Mathematical modeling of cell metabolism
Michael Reed, Fred Nijhout, Cornelia Ulrich

This research area involves the applications of mathematics to the study of various aspects of cell metabolism, in particular, folate and methionine metabolism. The folic acid cycle plays a central role in cell metabolism. Among the important functions of the folate cycle are the synthesis of pyrimidines and purines and the delivery of one carbon units to the methionine cycle for use in methylation reactions. Dietary folate deficiencies as well as mutations in enzymes of the folate cycle are associated with megaloblastic anemia, cancers of the colon, breast and cervix, affective disorders, cleft palate, neural tube defects, Alzheimers disease, Down's syndrome, preeclampsia and early pregnancy loss and several enzymes in the cycle are the targets of anti-cancer drugs.

The methionine cycle is important for the regulation of homocysteine, an important risk factor for heart disease, and for the control of DNA methylation. Both hyper- and hypomethylation have been proposed as crucial steps in chains of events that turn normal cells into cancerous cells. The purpose of the project is to use mathematics to understand normal folate and methionine metabolism, DNA methylation, and purine and pyrimidine synthesis and then to understand how they are affected by alterations in diet and gene abnormalities.

Chemotropism
Anita Layton and Danny Lew

Many cells are able to detect spatial gradients of chemicals and either move (chemotaxis) or grow (chemotropism) towards or away from them. Experimental analyses indicate that cells are remarkably good at this, efficiently detecting minuscule spatial differences in concentration between the front and rear of the cell. We work on yeast cells, which detect mating pheromones and grow towards mating partners by chemotropism.
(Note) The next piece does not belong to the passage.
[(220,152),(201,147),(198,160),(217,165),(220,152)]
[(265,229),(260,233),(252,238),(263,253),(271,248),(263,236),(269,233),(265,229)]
Many of the molecular players in this pathway are known, but the remarkable sensitivity of the process in the face of large amounts of noise is not understood. We are combining a mathematical model of the Turing process that establishes polarity in yeast with a stochastic model of vesicle delivery and retrieval to generate and test hypotheses about the process in silico. In parallel, we use genetic manipulation and sophisticated imaging of living cells undergoing chemotropism to test our ideas in vivo. Recent technical advances have allowed us to probe relevant protein dynamics with unprecedented resolution, revealing unexpected oscillatory aspects of polarization, which we would also like to model.

Dorsal closure
Stephanos Venakides, John Harer, Anita Layton, Glenn Edwards, and Dan Kiehart

The interdisciplinary modeling team, led by Venakides, studies the movements of cell layers in developing fruit flies (Drosophilia) — movements that may serve as a model for the development of cells and the healing of wounds in human tissues. Experimental data generated by the Laser Laboratory show that when the fruit-fly embryo is cut in different places the cells perform different closure behaviors. The mathematical model explains these data and will help us to understand the forces produced by the cellular interactions.
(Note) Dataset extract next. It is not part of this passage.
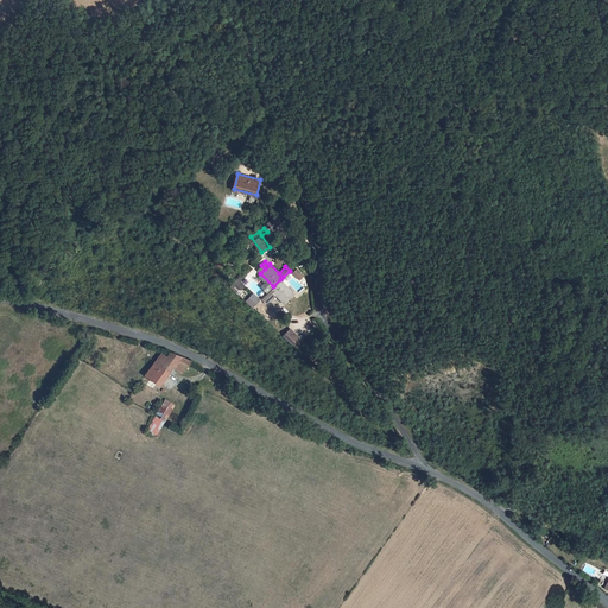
[(228,285),(235,291),(239,287),(240,289),(245,285),(239,280),(242,277),(239,274),(228,285)]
John Harer leads the effort in the development of topology-based segmentation methods for data sets and their application to the study of dorsal closure. Information from the segmentation analysis provides a framework for structuring and testing of mathematical models. Harer is extending previous segmentation methods by including global structure using persistent homology, a method that improves data quality based on global, rather than local, considerations. The goals of the dorsal closure segmentation project are to: (a) Accurately identify cell boundaries that have been tagged with fluorescent proteins. (b) Assemble z-slices and 3D segmentation of the epithelial cells in the embryo, (c) Develop appropriate descriptors of cell-shape, and use them to understand the evolution of cellular shape and interactions through time.